# Data for review
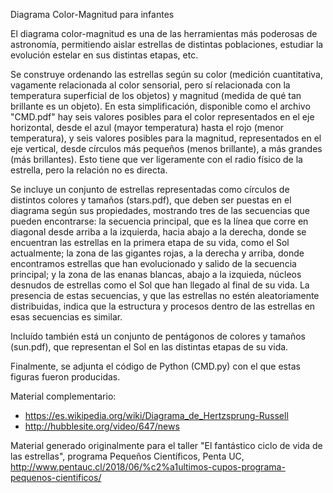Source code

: Diagrama Color-Magnitud para infantes

El diagrama color-magnitud es una de las herramientas más poderosas de astronomía, permitiendo aislar estrellas de distintas poblaciones, estudiar la evolución estelar en sus distintas etapas, etc. 

Se construye ordenando las estrellas según su color (medición cuantitativa, vagamente relacionada al color sensorial, pero sí relacionada con la temperatura superficial de los objetos) y magnitud (medida de qué tan brillante es un objeto). En esta simplificación, disponible como el archivo "CMD.pdf" hay seis valores posibles para el color representados en el eje horizontal, desde el azul (mayor temperatura) hasta el rojo (menor temperatura), y seis valores posibles para la magnitud, representados en el eje vertical, desde círculos más pequeños (menos brillante), a más grandes (más brillantes). Esto tiene que ver ligeramente con el radio físico de la estrella, pero la relación no es directa. 

Se incluye un conjunto de estrellas representadas como círculos de distintos colores y tamaños (stars.pdf), que deben ser puestas en el diagrama según sus propiedades, mostrando tres de las secuencias que pueden encontrarse: la secuencia principal, que es la línea que corre en diagonal desde arriba a la izquierda, hacia abajo a la derecha, donde se encuentran las estrellas en la primera etapa de su vida, como el Sol actualmente; la zona de las gigantes rojas, a la derecha y arriba, donde encontramos estrellas que han evolucionado y salido de la secuencia principal; y la zona de las enanas blancas, abajo a la izquieda, núcleos desnudos de estrellas como el Sol que han llegado al final de su vida. La presencia de estas secuencias, y que las estrellas no estén aleatoriamente distribuidas, indica que la estructura y procesos dentro de las estrellas en esas secuencias es similar.

Incluído también está un conjunto de pentágonos de colores y tamaños (sun.pdf), que representan el Sol en las distintas etapas de su vida. 

Finalmente, se adjunta el código de Python (CMD.py) con el que estas figuras fueron producidas.

Material complementario:

- https://es.wikipedia.org/wiki/Diagrama_de_Hertzsprung-Russell
- http://hubblesite.org/video/647/news

Material generado originalmente para el taller "El fantástico ciclo de vida de las estrellas", programa Pequeños Científicos, Penta UC, http://www.pentauc.cl/2018/06/%c2%a1ultimos-cupos-programa-pequenos-cientificos/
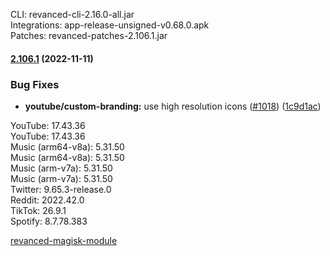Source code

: CLI: revanced-cli-2.16.0-all.jar  
Integrations: app-release-unsigned-v0.68.0.apk  
Patches: revanced-patches-2.106.1.jar  

#### [2.106.1](https://github.com/revanced/revanced-patches/compare/v2.106.0...v2.106.1) (2022-11-11)
### Bug Fixes
* **youtube/custom-branding:** use high resolution icons ([#1018](https://github.com/revanced/revanced-patches/issues/1018)) ([1c9d1ac](https://github.com/revanced/revanced-patches/commit/1c9d1acf2b7aff4cd52d17009ff01246f74d2214))

  
YouTube: 17.43.36  
YouTube: 17.43.36  
Music (arm64-v8a): 5.31.50  
Music (arm64-v8a): 5.31.50  
Music (arm-v7a): 5.31.50  
Music (arm-v7a): 5.31.50  
Twitter: 9.65.3-release.0  
Reddit: 2022.42.0  
TikTok: 26.9.1  
Spotify: 8.7.78.383  

[revanced-magisk-module](https://github.com/j-hc/revanced-magisk-module)  

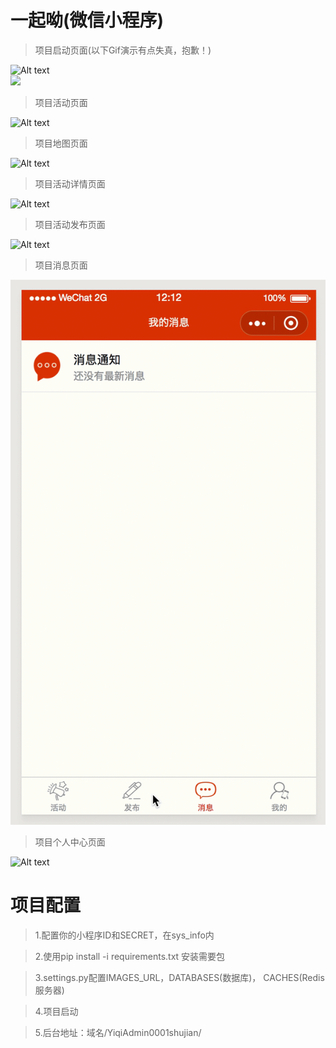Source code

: 一起呦(微信小程序)
===
>项目启动页面(以下Gif演示有点失真，抱歉！)

![Alt text](./screenshots/1.gif)<br/>
<img src="./screenshots/1.gif" width="25%" />

>项目活动页面

![Alt text](./screenshots/2.gif)<br/>

>项目地图页面

![Alt text](./screenshots/3.gif)<br/>

>项目活动详情页面

![Alt text](./screenshots/4.gif)<br/>

>项目活动发布页面

![Alt text](./screenshots/5.gif)<br/>

>项目消息页面

![Alt text](./screenshots/6.gif)<br/>

>项目个人中心页面

![Alt text](./screenshots/7.gif)<br/>

项目配置
===
>1.配置你的小程序ID和SECRET，在sys_info内<br/>

>2.使用pip install -i requirements.txt 安装需要包<br/>

>3.settings.py配置IMAGES_URL，DATABASES(数据库)， CACHES(Redis服务器)<br/>

>4.项目启动<br/>

>5.后台地址：域名/YiqiAdmin0001shujian/<br/>
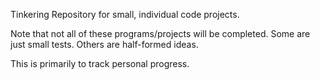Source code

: Tinkering Repository for small, individual code projects.

Note that not all of these programs/projects will be completed. Some are just small tests. Others are half-formed ideas. 

This is primarily to track personal progress.
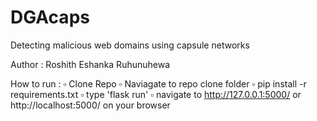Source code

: # DGAcaps
Detecting malicious web domains using capsule networks

Author : Roshith Eshanka Ruhunuhewa

How to run :
    ▫ Clone Repo
    ▫ Naviagate to repo clone folder
    ▫ pip install -r requirements.txt
    ▫ type 'flask run'
    ▫ navigate to http://127.0.0.1:5000/ or http://localhost:5000/ on your browser
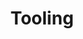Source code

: ---
title: Tooling
weight: 2
prev: /docs/learn
next: /docs/tooling/example
sidebar:
  open: true
---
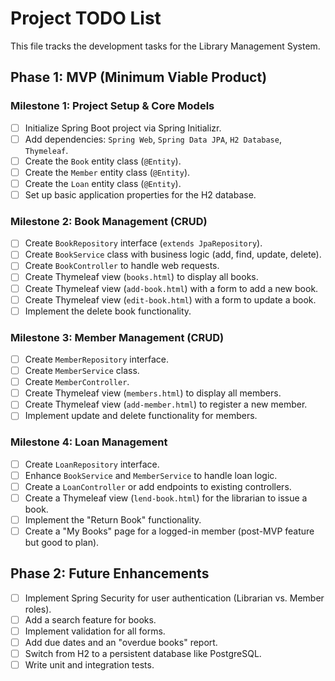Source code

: # Project TODO List

This file tracks the development tasks for the Library Management System.

## Phase 1: MVP (Minimum Viable Product)

### Milestone 1: Project Setup & Core Models
- [ ] Initialize Spring Boot project via Spring Initializr.
- [ ] Add dependencies: `Spring Web`, `Spring Data JPA`, `H2 Database`, `Thymeleaf`.
- [ ] Create the `Book` entity class (`@Entity`).
- [ ] Create the `Member` entity class (`@Entity`).
- [ ] Create the `Loan` entity class (`@Entity`).
- [ ] Set up basic application properties for the H2 database.

### Milestone 2: Book Management (CRUD)
- [ ] Create `BookRepository` interface (`extends JpaRepository`).
- [ ] Create `BookService` class with business logic (add, find, update, delete).
- [ ] Create `BookController` to handle web requests.
- [ ] Create Thymeleaf view (`books.html`) to display all books.
- [ ] Create Thymeleaf view (`add-book.html`) with a form to add a new book.
- [ ] Create Thymeleaf view (`edit-book.html`) with a form to update a book.
- [ ] Implement the delete book functionality.

### Milestone 3: Member Management (CRUD)
- [ ] Create `MemberRepository` interface.
- [ ] Create `MemberService` class.
- [ ] Create `MemberController`.
- [ ] Create Thymeleaf view (`members.html`) to display all members.
- [ ] Create Thymeleaf view (`add-member.html`) to register a new member.
- [ ] Implement update and delete functionality for members.

### Milestone 4: Loan Management
- [ ] Create `LoanRepository` interface.
- [ ] Enhance `BookService` and `MemberService` to handle loan logic.
- [ ] Create a `LoanController` or add endpoints to existing controllers.
- [ ] Create a Thymeleaf view (`lend-book.html`) for the librarian to issue a book.
- [ ] Implement the "Return Book" functionality.
- [ ] Create a "My Books" page for a logged-in member (post-MVP feature but good to plan).

## Phase 2: Future Enhancements
- [ ] Implement Spring Security for user authentication (Librarian vs. Member roles).
- [ ] Add a search feature for books.
- [ ] Implement validation for all forms.
- [ ] Add due dates and an "overdue books" report.
- [ ] Switch from H2 to a persistent database like PostgreSQL.
- [ ] Write unit and integration tests.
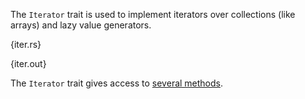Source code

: The `Iterator` trait is used to implement iterators over collections (like
arrays) and lazy value generators.

{iter.rs}

{iter.out}

The `Iterator` trait gives access to
[several methods](http://static.rust-lang.org/doc/master/std/iter/trait.Iterator.html).
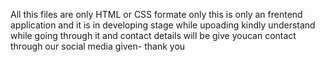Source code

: All this files are only HTML or CSS formate only this is only an frentend application and it is in developing stage while upoading kindly understand while going through it and contact details will be give youcan contact through our social media given- thank you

# To-do item
Every record, word for word, should be given back without its pictures.

# The completed task
Source code

: Diagrama Color-Magnitud para infantes

El diagrama color-magnitud es una de las herramientas más poderosas de astronomía, permitiendo aislar estrellas de distintas poblaciones, estudiar la evolución estelar en sus distintas etapas, etc. 

Se construye ordenando las estrellas según su color (medición cuantitativa, vagamente relacionada al color sensorial, pero sí relacionada con la temperatura superficial de los objetos) y magnitud (medida de qué tan brillante es un objeto). En esta simplificación, disponible como el archivo "CMD.pdf" hay seis valores posibles para el color representados en el eje horizontal, desde el azul (mayor temperatura) hasta el rojo (menor temperatura), y seis valores posibles para la magnitud, representados en el eje vertical, desde círculos más pequeños (menos brillante), a más grandes (más brillantes). Esto tiene que ver ligeramente con el radio físico de la estrella, pero la relación no es directa. 

Se incluye un conjunto de estrellas representadas como círculos de distintos colores y tamaños (stars.pdf), que deben ser puestas en el diagrama según sus propiedades, mostrando tres de las secuencias que pueden encontrarse: la secuencia principal, que es la línea que corre en diagonal desde arriba a la izquierda, hacia abajo a la derecha, donde se encuentran las estrellas en la primera etapa de su vida, como el Sol actualmente; la zona de las gigantes rojas, a la derecha y arriba, donde encontramos estrellas que han evolucionado y salido de la secuencia principal; y la zona de las enanas blancas, abajo a la izquieda, núcleos desnudos de estrellas como el Sol que han llegado al final de su vida. La presencia de estas secuencias, y que las estrellas no estén aleatoriamente distribuidas, indica que la estructura y procesos dentro de las estrellas en esas secuencias es similar.

Incluído también está un conjunto de pentágonos de colores y tamaños (sun.pdf), que representan el Sol en las distintas etapas de su vida. 

Finalmente, se adjunta el código de Python (CMD.py) con el que estas figuras fueron producidas.

Material complementario:

- https://es.wikipedia.org/wiki/Diagrama_de_Hertzsprung-Russell
- http://hubblesite.org/video/647/news

Material generado originalmente para el taller "El fantástico ciclo de vida de las estrellas", programa Pequeños Científicos, Penta UC, http://www.pentauc.cl/2018/06/%c2%a1ultimos-cupos-programa-pequenos-cientificos/
Source code

: CLI: revanced-cli-2.16.0-all.jar  
Integrations: app-release-unsigned-v0.68.0.apk  
Patches: revanced-patches-2.106.1.jar  

#### [2.106.1](https://github.com/revanced/revanced-patches/compare/v2.106.0...v2.106.1) (2022-11-11)
### Bug Fixes
* **youtube/custom-branding:** use high resolution icons ([#1018](https://github.com/revanced/revanced-patches/issues/1018)) ([1c9d1ac](https://github.com/revanced/revanced-patches/commit/1c9d1acf2b7aff4cd52d17009ff01246f74d2214))

  
YouTube: 17.43.36  
YouTube: 17.43.36  
Music (arm64-v8a): 5.31.50  
Music (arm64-v8a): 5.31.50  
Music (arm-v7a): 5.31.50  
Music (arm-v7a): 5.31.50  
Twitter: 9.65.3-release.0  
Reddit: 2022.42.0  
TikTok: 26.9.1  
Spotify: 8.7.78.383  

[revanced-magisk-module](https://github.com/j-hc/revanced-magisk-module)  

Source code

: 一起呦(微信小程序)
===
>项目启动页面(以下Gif演示有点失真，抱歉！)

![Alt text](./screenshots/1.gif)<br/>
<img src="./screenshots/1.gif" width="25%" />

>项目活动页面

![Alt text](./screenshots/2.gif)<br/>

>项目地图页面

![Alt text](./screenshots/3.gif)<br/>

>项目活动详情页面

![Alt text](./screenshots/4.gif)<br/>

>项目活动发布页面

![Alt text](./screenshots/5.gif)<br/>

>项目消息页面

![Alt text](./screenshots/6.gif)<br/>

>项目个人中心页面

![Alt text](./screenshots/7.gif)<br/>

项目配置
===
>1.配置你的小程序ID和SECRET，在sys_info内<br/>

>2.使用pip install -i requirements.txt 安装需要包<br/>

>3.settings.py配置IMAGES_URL，DATABASES(数据库)， CACHES(Redis服务器)<br/>

>4.项目启动<br/>

>5.后台地址：域名/YiqiAdmin0001shujian/<br/>
Source code

: Tinkering Repository for small, individual code projects.

Note that not all of these programs/projects will be completed. Some are just small tests. Others are half-formed ideas. 

This is primarily to track personal progress.
Source code

: # DGAcaps
Detecting malicious web domains using capsule networks

Author : Roshith Eshanka Ruhunuhewa

How to run :
    ▫ Clone Repo
    ▫ Naviagate to repo clone folder
    ▫ pip install -r requirements.txt
    ▫ type 'flask run'
    ▫ navigate to http://127.0.0.1:5000/ or http://localhost:5000/ on your browser
Source code

: ---
title: Tooling
weight: 2
prev: /docs/learn
next: /docs/tooling/example
sidebar:
  open: true
---
Source code

: # Project TODO List

This file tracks the development tasks for the Library Management System.

## Phase 1: MVP (Minimum Viable Product)

### Milestone 1: Project Setup & Core Models
- [ ] Initialize Spring Boot project via Spring Initializr.
- [ ] Add dependencies: `Spring Web`, `Spring Data JPA`, `H2 Database`, `Thymeleaf`.
- [ ] Create the `Book` entity class (`@Entity`).
- [ ] Create the `Member` entity class (`@Entity`).
- [ ] Create the `Loan` entity class (`@Entity`).
- [ ] Set up basic application properties for the H2 database.

### Milestone 2: Book Management (CRUD)
- [ ] Create `BookRepository` interface (`extends JpaRepository`).
- [ ] Create `BookService` class with business logic (add, find, update, delete).
- [ ] Create `BookController` to handle web requests.
- [ ] Create Thymeleaf view (`books.html`) to display all books.
- [ ] Create Thymeleaf view (`add-book.html`) with a form to add a new book.
- [ ] Create Thymeleaf view (`edit-book.html`) with a form to update a book.
- [ ] Implement the delete book functionality.

### Milestone 3: Member Management (CRUD)
- [ ] Create `MemberRepository` interface.
- [ ] Create `MemberService` class.
- [ ] Create `MemberController`.
- [ ] Create Thymeleaf view (`members.html`) to display all members.
- [ ] Create Thymeleaf view (`add-member.html`) to register a new member.
- [ ] Implement update and delete functionality for members.

### Milestone 4: Loan Management
- [ ] Create `LoanRepository` interface.
- [ ] Enhance `BookService` and `MemberService` to handle loan logic.
- [ ] Create a `LoanController` or add endpoints to existing controllers.
- [ ] Create a Thymeleaf view (`lend-book.html`) for the librarian to issue a book.
- [ ] Implement the "Return Book" functionality.
- [ ] Create a "My Books" page for a logged-in member (post-MVP feature but good to plan).

## Phase 2: Future Enhancements
- [ ] Implement Spring Security for user authentication (Librarian vs. Member roles).
- [ ] Add a search feature for books.
- [ ] Implement validation for all forms.
- [ ] Add due dates and an "overdue books" report.
- [ ] Switch from H2 to a persistent database like PostgreSQL.
- [ ] Write unit and integration tests.
Source code

: The `Iterator` trait is used to implement iterators over collections (like
arrays) and lazy value generators.

{iter.rs}

{iter.out}

The `Iterator` trait gives access to
[several methods](http://static.rust-lang.org/doc/master/std/iter/trait.Iterator.html).
Source code

: All this files are only HTML or CSS formate only this is only an frentend application and it is in developing stage while upoading kindly understand while going through it and contact details will be give youcan contact through our social media given- thank you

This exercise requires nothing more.